PSICANÁLISE E MITO
É função da mitologia assegurar uma espécie de genealogia, de reconstruir com as palavras a questão sempre irresoluta da origem. O mito é o que dá forma épica à estrutura, fazendo entrar na linguagem aquilo que nela escapa, como um modo de colonizar essa hiância.
Todo mito encarna algo da ordem do Real, indizível por outras vias, pois a palavra do mito conserva um valor peculiar para transmitir sentidos que o logos não compreende. Como se apesar de todos os esforços do logos, somente o mito conseguisse tocar algo do Real pois, uma vez submetido definitivamente ao sistema da linguagem, o sujeito é obrigado a levar em conta este buraco na estrutura. É assim que também coletivamente, os mitos são forjados, quase que forçando a entrada deste buraco na linguagem, o que encerra a radical impossibilidade de uma congruência entre o mundo das coisas e o mundo das palavras. (Sperling, 1995)

========================================================================

# [Suas tarefas]
(a) Reproduza fielmente o trecho do texto sobre psicanálise e mito que começa em "Todo mito encarna" e termina em "palavras. (Sperling, 1995)".
(b) De acordo com o texto sobre psicanálise e mito, qual é a função da mitologia?

Conteúdo transcrito das páginas

========================================================================

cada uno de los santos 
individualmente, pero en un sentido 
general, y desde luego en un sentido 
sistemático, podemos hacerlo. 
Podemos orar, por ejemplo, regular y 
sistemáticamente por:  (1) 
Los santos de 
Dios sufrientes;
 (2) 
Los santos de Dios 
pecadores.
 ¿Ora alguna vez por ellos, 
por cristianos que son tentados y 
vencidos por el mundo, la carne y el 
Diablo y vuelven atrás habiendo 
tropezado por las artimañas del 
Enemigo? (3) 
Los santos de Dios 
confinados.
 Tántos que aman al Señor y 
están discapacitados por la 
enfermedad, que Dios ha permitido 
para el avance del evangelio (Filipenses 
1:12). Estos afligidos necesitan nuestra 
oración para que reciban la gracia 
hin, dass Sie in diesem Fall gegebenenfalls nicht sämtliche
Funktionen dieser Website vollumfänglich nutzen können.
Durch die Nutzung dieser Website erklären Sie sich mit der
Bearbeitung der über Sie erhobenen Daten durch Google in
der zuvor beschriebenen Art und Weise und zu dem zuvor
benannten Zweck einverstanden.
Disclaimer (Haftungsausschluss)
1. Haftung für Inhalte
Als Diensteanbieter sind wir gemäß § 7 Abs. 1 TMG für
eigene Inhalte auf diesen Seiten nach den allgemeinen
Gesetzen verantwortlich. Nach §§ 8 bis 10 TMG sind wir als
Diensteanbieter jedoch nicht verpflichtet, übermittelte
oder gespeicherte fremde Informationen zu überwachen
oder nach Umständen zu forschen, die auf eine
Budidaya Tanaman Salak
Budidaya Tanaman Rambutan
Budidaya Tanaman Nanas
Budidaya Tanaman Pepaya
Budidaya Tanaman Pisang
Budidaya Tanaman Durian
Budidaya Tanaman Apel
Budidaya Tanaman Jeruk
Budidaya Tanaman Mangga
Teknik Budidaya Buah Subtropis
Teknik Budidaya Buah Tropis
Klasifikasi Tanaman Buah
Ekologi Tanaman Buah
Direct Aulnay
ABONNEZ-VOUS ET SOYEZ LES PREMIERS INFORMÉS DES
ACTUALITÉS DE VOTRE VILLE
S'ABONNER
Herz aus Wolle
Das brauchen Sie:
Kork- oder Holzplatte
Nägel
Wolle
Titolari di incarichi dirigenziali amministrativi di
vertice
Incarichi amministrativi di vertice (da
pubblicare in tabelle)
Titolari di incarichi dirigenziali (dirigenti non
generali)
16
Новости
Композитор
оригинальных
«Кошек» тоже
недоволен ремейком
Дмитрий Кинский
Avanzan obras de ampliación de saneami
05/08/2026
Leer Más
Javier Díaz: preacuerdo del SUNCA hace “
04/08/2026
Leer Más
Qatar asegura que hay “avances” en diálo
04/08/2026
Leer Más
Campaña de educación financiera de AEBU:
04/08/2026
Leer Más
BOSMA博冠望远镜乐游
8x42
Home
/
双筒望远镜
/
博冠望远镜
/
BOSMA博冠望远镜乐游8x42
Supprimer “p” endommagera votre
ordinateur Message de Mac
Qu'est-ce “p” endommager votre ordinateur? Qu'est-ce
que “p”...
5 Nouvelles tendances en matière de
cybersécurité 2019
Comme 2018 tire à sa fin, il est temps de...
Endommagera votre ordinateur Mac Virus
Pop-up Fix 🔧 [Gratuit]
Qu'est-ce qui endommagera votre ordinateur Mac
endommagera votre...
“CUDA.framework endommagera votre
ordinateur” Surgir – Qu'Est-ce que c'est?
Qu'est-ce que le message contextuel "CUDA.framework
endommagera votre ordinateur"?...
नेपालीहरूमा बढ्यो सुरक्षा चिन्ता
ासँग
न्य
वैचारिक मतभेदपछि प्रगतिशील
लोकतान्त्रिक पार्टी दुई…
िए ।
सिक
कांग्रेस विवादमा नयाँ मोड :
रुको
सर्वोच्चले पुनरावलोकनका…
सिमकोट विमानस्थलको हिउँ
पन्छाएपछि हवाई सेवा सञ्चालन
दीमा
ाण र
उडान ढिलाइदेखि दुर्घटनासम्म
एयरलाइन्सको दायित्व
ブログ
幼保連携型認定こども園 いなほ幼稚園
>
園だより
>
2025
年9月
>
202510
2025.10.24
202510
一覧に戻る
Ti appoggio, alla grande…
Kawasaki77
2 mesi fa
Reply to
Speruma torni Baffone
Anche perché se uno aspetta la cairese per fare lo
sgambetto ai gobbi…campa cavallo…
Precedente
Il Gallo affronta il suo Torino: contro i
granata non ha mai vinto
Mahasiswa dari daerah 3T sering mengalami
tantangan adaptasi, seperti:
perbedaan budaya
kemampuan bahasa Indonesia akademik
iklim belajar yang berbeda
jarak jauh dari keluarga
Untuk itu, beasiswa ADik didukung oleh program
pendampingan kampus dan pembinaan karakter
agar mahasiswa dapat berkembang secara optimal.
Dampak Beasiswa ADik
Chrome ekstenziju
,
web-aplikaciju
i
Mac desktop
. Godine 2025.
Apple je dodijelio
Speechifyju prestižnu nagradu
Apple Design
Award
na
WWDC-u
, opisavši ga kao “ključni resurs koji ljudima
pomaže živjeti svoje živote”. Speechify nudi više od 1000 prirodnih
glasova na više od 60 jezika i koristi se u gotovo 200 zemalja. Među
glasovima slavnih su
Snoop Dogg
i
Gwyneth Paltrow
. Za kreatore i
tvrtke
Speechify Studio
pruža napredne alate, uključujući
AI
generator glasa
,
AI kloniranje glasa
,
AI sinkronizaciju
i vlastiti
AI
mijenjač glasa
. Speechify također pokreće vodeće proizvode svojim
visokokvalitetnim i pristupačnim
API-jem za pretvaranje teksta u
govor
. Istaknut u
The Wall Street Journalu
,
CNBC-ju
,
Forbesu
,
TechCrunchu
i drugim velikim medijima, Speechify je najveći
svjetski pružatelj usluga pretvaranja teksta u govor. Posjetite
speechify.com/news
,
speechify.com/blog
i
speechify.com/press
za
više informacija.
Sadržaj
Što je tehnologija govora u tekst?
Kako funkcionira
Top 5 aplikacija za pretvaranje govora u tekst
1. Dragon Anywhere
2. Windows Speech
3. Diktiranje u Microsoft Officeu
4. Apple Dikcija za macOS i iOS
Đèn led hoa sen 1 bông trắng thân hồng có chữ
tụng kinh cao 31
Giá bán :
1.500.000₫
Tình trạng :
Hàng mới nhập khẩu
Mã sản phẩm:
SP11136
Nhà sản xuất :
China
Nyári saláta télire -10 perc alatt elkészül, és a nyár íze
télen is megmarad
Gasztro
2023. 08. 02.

========================================================================

# [Gabarito]
(a)
Todo mito encarna algo da ordem do Real, indizível por outras vias, pois a palavra do mito conserva um valor peculiar para transmitir sentidos que o logos não compreende. Como se apesar de todos os esforços do logos, somente o mito conseguisse tocar algo do Real pois, uma vez submetido definitivamente ao sistema da linguagem, o sujeito é obrigado a levar em conta este buraco na estrutura. É assim que também coletivamente, os mitos são forjados, quase que forçando a entrada deste buraco na linguagem, o que encerra a radical impossibilidade de uma congruência entre o mundo das coisas e o mundo das palavras. (Sperling, 1995)

(b) Assegurar uma espécie de genealogia, reconstruindo com as palavras a questão sempre irresoluta da origem.